By analyzing existing cross correlation between Global Medical REIT and RMR Group, you can compare the effects of market volatilities on Global Medical and RMR and check how they will diversify away market risk if combined in the same portfolio for a given time horizon. You can also utilize pair trading strategies of matching a long position in Global Medical with a short position of RMR. Check out your portfolio center. Please also check ongoing floating volatility patterns of Global Medical and RMR.
Diversification Opportunities for Global Medical and RMR
0.93 | Correlation Coefficient |
Almost no diversification
The 3 months correlation between Global and RMR is 0.93. Overlapping area represents the amount of risk that can be diversified away by holding Global Medical REIT and RMR Group in the same portfolio, assuming nothing else is changed. The correlation between historical prices or returns on RMR Group and Global Medical is a relative statistical measure of the degree to which these equity instruments tend to move together. The correlation coefficient measures the extent to which returns on Global Medical REIT are associated (or correlated) with RMR. Values of the correlation coefficient range from -1 to +1, where. The correlation of zero (0) is possible when the price movement of RMR Group has no effect on the direction of Global Medical i.e., Global Medical and RMR go up and down completely randomly.
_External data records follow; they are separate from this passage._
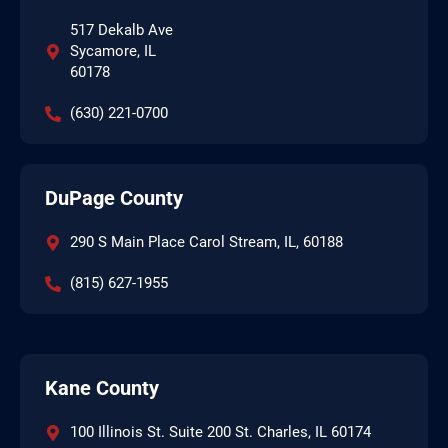
517 Dekalb Ave
Sycamore, IL
60178
(630) 221-0700
DuPage County
290 S Main Place Carol Stream, IL, 60188
(815) 627-1955
Kane County
100 Illinois St. Suite 200 St. Charles, IL 60174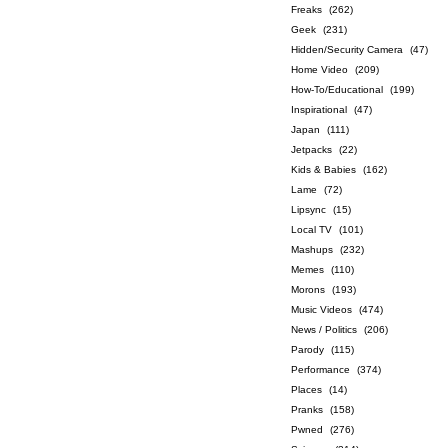
Freaks
(262)
Geek
(231)
Hidden/Security Camera
(47)
Home Video
(209)
How-To/Educational
(199)
Inspirational
(47)
Japan
(111)
Jetpacks
(22)
Kids & Babies
(162)
Lame
(72)
Lipsync
(15)
Local TV
(101)
Mashups
(232)
Memes
(110)
Morons
(193)
Music Videos
(474)
News / Politics
(206)
Parody
(115)
Performance
(374)
Places
(14)
Pranks
(158)
Pwned
(276)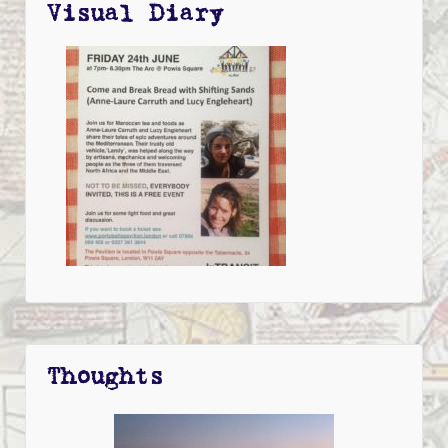
Visual Diary
Thoughts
Pair Corralation between Global Medical and RMR
Given the investment horizon of 90 days Global Medical REIT is expected to under-perform the RMR. In addition to that, Global Medical is 1.07 times more volatile than RMR Group. It trades about -0.32 of its total potential returns per unit of risk. RMR Group is currently generating about -0.21 per unit of volatility. If you would invest 2,195 in RMR Group on October 4, 2024 and sell it today you would lose (131.00) from holding RMR Group or give up 5.97% of portfolio value over 90 days.
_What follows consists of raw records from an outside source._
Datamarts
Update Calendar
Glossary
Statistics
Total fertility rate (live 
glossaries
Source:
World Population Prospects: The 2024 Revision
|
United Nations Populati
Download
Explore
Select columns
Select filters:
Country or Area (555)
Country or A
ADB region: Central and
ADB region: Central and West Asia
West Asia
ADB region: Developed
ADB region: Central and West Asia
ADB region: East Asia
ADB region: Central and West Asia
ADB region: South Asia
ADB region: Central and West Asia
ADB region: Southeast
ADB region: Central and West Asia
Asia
Time Period | 3 Months [change] |
Direction | Moves Together |
Strength | Very Strong |
Accuracy | 100.0% |
Values | Daily Returns |
Global Medical REIT vs. RMR Group
Performance |
Timeline |
Global Medical REIT |
RMR Group |
Global Medical and RMR Volatility Contrast
Predicted Return Density |
Returns |
Pair Trading with Global Medical and RMR
The main advantage of trading using opposite Global Medical and RMR positions is that it hedges away some unsystematic risk. Because of two separate transactions, even if Global Medical position performs unexpectedly, RMR can make up some of the losses. Pair trading also minimizes risk from directional movements in the market. For example, if an entire industry or sector drops because of unexpected headlines, the short position in RMR will offset losses from the drop in RMR's long position.Global Medical vs. Sabra Healthcare REIT | Global Medical vs. Ventas Inc | Global Medical vs. Omega Healthcare Investors | Global Medical vs. CareTrust REIT |
RMR vs. Transcontinental Realty Investors | RMR vs. Re Max Holding | RMR vs. Marcus Millichap | RMR vs. Fathom Holdings |
Check out your portfolio center.Note that this page's information should be used as a complementary analysis to find the right mix of equity instruments to add to your existing portfolios or create a brand new portfolio. You can also try the Watchlist Optimization module to optimize watchlists to build efficient portfolios or rebalance existing positions based on the mean-variance optimization algorithm.